Saving any identification data (username, password, DB name, SNMP community name, etc.) in configuration files in plain text is unsafe.
Frequently used plugins
file
Allows you to stream events from files line by line, it is possible to read several lines at once. You can read more on the official documentation page.
For the plugin to work properly, you need to make sure that Logstash (usually the user of the same name and the "logstash" group are used) have access to the directory where the specified file is located and have rights to read the file itself.
In the example below, we read the data from the HR2m.csv file and modify the received data before sending it further. The frequently used plugin parameters are listed below:
- path- the path to the file, _ is a required parameter_
- start_position- from which place to read the file. beginning - reading the file from the beginning, end - reading only the last entries, the default value is end;
- sincedb_path\ is a sincedb database file for storing the last read position from the file.
input {
file {
path => "/path/to/HR2m.csv"
start_position => "beginning"
sincedb_path => "/dev/null"
}
}
filter {
csv{
columns => [ "id", "name_prefix", "first_name", "middle_initial", "last_name", "gender", "e_mail", "fathers_name", "mothers_name", "mothers_maiden_name", "date_of_birth", "time_of_birth", "age_in", "weight", "date_of_joining", "quarter_of_joining", "half_of_joining", "year_of_joining", "month_of_joining", "month_name_of_joining","short_month", "day_of_joining", "dow_of_joining", "short_dow", "age", "salary", "last_hike", "ssn", "phone", "place_name", "county", "city", "state", "zip", "region", "username", "password"]
separator => ","

# DATASET SECTION
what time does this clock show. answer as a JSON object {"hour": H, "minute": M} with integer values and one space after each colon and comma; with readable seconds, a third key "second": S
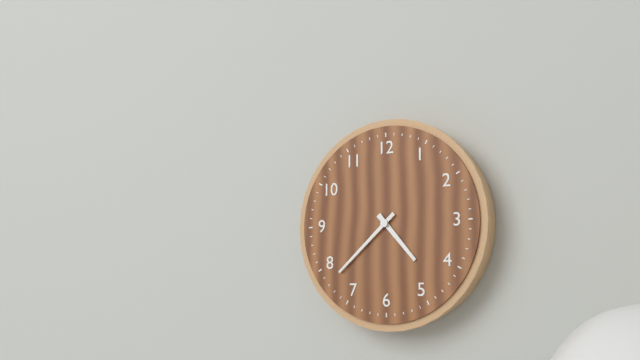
{"hour": 4, "minute": 38}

# WHAT TO DO
[1] In the Logstash plugin text, retype everything from "Frequently used plugins" down to "the file itself.".
[2] Summarize the Logstash plugin text in two sentences.

# ANSWERS FOR THE TASKS
[1]
Frequently used plugins
file
Allows you to stream events from files line by line, it is possible to read several lines at once. You can read more on the official documentation page.
For the plugin to work properly, you need to make sure that Logstash (usually the user of the same name and the "logstash" group are used) have access to the directory where the specified file is located and have rights to read the file itself.

[2] Saving identification data such as usernames and passwords in plain text in configuration files is unsafe. The file plugin streams events from files line by line, requires Logstash to have access to the file's directory and read rights on the file, and is commonly configured with the path, start_position, and sincedb_path parameters.